> _TASK REQUIREMENTS_
Format these rows as a JSON list of strings with one string per line, leaving out blank lines.

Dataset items
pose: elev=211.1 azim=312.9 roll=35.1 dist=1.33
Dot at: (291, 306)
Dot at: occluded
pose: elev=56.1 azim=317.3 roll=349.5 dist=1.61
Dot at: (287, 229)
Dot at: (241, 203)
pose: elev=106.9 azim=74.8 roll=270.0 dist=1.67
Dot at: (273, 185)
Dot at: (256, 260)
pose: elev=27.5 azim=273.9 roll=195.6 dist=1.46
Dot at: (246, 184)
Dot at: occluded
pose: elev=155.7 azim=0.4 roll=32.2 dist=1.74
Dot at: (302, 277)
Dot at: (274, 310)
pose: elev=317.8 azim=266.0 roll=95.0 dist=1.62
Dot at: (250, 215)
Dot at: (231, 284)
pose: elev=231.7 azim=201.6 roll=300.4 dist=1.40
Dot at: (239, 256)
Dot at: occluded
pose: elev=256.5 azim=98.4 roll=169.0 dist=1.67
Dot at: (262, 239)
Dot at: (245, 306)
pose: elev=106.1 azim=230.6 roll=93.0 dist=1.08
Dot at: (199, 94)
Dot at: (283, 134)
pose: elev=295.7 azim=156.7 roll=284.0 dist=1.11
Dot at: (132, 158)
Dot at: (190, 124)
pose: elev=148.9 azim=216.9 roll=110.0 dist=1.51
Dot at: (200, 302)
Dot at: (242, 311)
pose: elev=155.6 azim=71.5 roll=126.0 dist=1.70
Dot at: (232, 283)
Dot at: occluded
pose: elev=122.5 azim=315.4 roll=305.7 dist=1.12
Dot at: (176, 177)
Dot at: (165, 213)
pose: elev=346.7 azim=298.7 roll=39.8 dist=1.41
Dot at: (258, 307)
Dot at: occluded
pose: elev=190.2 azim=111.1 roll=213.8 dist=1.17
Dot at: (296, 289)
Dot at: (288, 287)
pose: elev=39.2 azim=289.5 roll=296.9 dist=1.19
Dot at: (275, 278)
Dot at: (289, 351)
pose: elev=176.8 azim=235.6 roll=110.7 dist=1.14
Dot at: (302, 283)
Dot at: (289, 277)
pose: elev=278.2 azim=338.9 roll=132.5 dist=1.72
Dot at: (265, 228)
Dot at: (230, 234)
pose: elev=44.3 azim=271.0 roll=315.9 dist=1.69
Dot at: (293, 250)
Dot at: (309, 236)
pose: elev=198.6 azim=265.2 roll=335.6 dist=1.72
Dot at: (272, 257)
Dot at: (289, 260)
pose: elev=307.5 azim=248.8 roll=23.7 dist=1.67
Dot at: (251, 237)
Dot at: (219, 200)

> _EXPECTED ANSWER_
[
  "pose: elev=211.1 azim=312.9 roll=35.1 dist=1.33",
  "Dot at: (291, 306)",
  "Dot at: occluded",
  "pose: elev=56.1 azim=317.3 roll=349.5 dist=1.61",
  "Dot at: (287, 229)",
  "Dot at: (241, 203)",
  "pose: elev=106.9 azim=74.8 roll=270.0 dist=1.67",
  "Dot at: (273, 185)",
  "Dot at: (256, 260)",
  "pose: elev=27.5 azim=273.9 roll=195.6 dist=1.46",
  "Dot at: (246, 184)",
  "Dot at: occluded",
  "pose: elev=155.7 azim=0.4 roll=32.2 dist=1.74",
  "Dot at: (302, 277)",
  "Dot at: (274, 310)",
  "pose: elev=317.8 azim=266.0 roll=95.0 dist=1.62",
  "Dot at: (250, 215)",
  "Dot at: (231, 284)",
  "pose: elev=231.7 azim=201.6 roll=300.4 dist=1.40",
  "Dot at: (239, 256)",
  "Dot at: occluded",
  "pose: elev=256.5 azim=98.4 roll=169.0 dist=1.67",
  "Dot at: (262, 239)",
  "Dot at: (245, 306)",
  "pose: elev=106.1 azim=230.6 roll=93.0 dist=1.08",
  "Dot at: (199, 94)",
  "Dot at: (283, 134)",
  "pose: elev=295.7 azim=156.7 roll=284.0 dist=1.11",
  "Dot at: (132, 158)",
  "Dot at: (190, 124)",
  "pose: elev=148.9 azim=216.9 roll=110.0 dist=1.51",
  "Dot at: (200, 302)",
  "Dot at: (242, 311)",
  "pose: elev=155.6 azim=71.5 roll=126.0 dist=1.70",
  "Dot at: (232, 283)",
  "Dot at: occluded",
  "pose: elev=122.5 azim=315.4 roll=305.7 dist=1.12",
  "Dot at: (176, 177)",
  "Dot at: (165, 213)",
  "pose: elev=346.7 azim=298.7 roll=39.8 dist=1.41",
  "Dot at: (258, 307)",
  "Dot at: occluded",
  "pose: elev=190.2 azim=111.1 roll=213.8 dist=1.17",
  "Dot at: (296, 289)",
  "Dot at: (288, 287)",
  "pose: elev=39.2 azim=289.5 roll=296.9 dist=1.19",
  "Dot at: (275, 278)",
  "Dot at: (289, 351)",
  "pose: elev=176.8 azim=235.6 roll=110.7 dist=1.14",
  "Dot at: (302, 283)",
  "Dot at: (289, 277)",
  "pose: elev=278.2 azim=338.9 roll=132.5 dist=1.72",
  "Dot at: (265, 228)",
  "Dot at: (230, 234)",
  "pose: elev=44.3 azim=271.0 roll=315.9 dist=1.69",
  "Dot at: (293, 250)",
  "Dot at: (309, 236)",
  "pose: elev=198.6 azim=265.2 roll=335.6 dist=1.72",
  "Dot at: (272, 257)",
  "Dot at: (289, 260)",
  "pose: elev=307.5 azim=248.8 roll=23.7 dist=1.67",
  "Dot at: (251, 237)",
  "Dot at: (219, 200)"
]